The result may be that India’s values and views will be shared with the world more broadly and more convincingly, the hallmark of a great power.
Despite vigorous efforts to increase Venezuela’s “soft power,” Hugo Chavez does not appear to be succeeding, according to data released by Pew this week.
In 5 of 6 major Latin American nations, majorities have little or no confidence in Chavez as a leader. In Brazil and Peru, majorities have “no confidence at all” in him. Only in Argentina is opinion divided, with 40% of the population feeling somewhat positive about Chavez.
In short, the prospects for Chavez’s “Bolivaran Revolution” transforming the politics of Latin America remain poor.

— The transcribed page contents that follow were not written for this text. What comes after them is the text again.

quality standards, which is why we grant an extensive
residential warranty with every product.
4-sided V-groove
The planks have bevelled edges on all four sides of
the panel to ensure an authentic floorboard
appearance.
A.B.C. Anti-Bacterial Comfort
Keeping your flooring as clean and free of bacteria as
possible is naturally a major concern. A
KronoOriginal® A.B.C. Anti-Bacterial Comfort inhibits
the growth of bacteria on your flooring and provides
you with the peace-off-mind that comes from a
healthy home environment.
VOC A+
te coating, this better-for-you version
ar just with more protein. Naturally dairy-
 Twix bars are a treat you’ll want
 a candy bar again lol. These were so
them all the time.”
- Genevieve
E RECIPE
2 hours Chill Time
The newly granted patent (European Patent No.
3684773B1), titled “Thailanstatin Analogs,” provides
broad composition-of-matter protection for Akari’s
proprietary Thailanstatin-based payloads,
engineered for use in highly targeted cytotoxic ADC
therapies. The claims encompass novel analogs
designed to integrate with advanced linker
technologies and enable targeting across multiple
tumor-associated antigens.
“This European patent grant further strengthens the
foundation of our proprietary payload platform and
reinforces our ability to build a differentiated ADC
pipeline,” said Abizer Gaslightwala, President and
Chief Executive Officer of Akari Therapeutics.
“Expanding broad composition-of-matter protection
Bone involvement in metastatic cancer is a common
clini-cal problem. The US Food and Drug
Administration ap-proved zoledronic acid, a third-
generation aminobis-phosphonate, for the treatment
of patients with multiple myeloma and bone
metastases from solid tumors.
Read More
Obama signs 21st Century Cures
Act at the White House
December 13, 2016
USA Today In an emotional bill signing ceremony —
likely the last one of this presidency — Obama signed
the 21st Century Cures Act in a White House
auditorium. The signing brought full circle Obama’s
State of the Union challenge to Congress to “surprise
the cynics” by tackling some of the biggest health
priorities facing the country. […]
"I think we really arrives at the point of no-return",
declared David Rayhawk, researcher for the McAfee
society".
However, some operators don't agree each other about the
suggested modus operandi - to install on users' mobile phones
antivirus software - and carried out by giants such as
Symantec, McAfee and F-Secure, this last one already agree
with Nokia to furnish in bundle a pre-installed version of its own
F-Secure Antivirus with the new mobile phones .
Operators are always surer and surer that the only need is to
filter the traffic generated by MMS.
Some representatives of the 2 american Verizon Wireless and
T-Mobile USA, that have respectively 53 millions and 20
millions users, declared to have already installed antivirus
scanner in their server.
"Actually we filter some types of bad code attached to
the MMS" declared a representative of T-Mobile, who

Earlier this month Lee Kuan Yew, who effectively created the nation of Singapore based on his personal vision, suggested to the New York Times that the United States–unlike China–was not effectively preparing for the future in Asia:
One of his concerns now, Mr. Lee said, is that the United States has become so preoccupied with the Middle East that it is failing to look ahead and plan in this part of the world. “I think it’s a real drag slowing down adjusting to the new situation,” he said, describing what he called a lapse that worries Southeast Asian countries that count on Washington to balance the rising economic and diplomatic power of China. “Without this draining of energy, attention and resources for Iraq, Iran, Lebanon, Israel, Palestine, there would have been deep thinking about the long-term trends — working out possible options that the U.S. could exercise to change the direction of long-term trends more in its favor,” Mr. Lee said. As the United States focuses on the Middle East, Mr. Lee said, the Chinese are busy refining their policies and building the foundations of more cooperative long-term relationships in Asia. “They are making strategic decisions on their relations with the region,” he said.
Mr. Lee also notes a pattern that suggests Singaporean cultural power vastly disproportionate to its small size: China’s ministers meet with Singapore’s twice a year “to learn from their experience,” and “50 mayors of Chinese cities visit every three months for courses in city management.”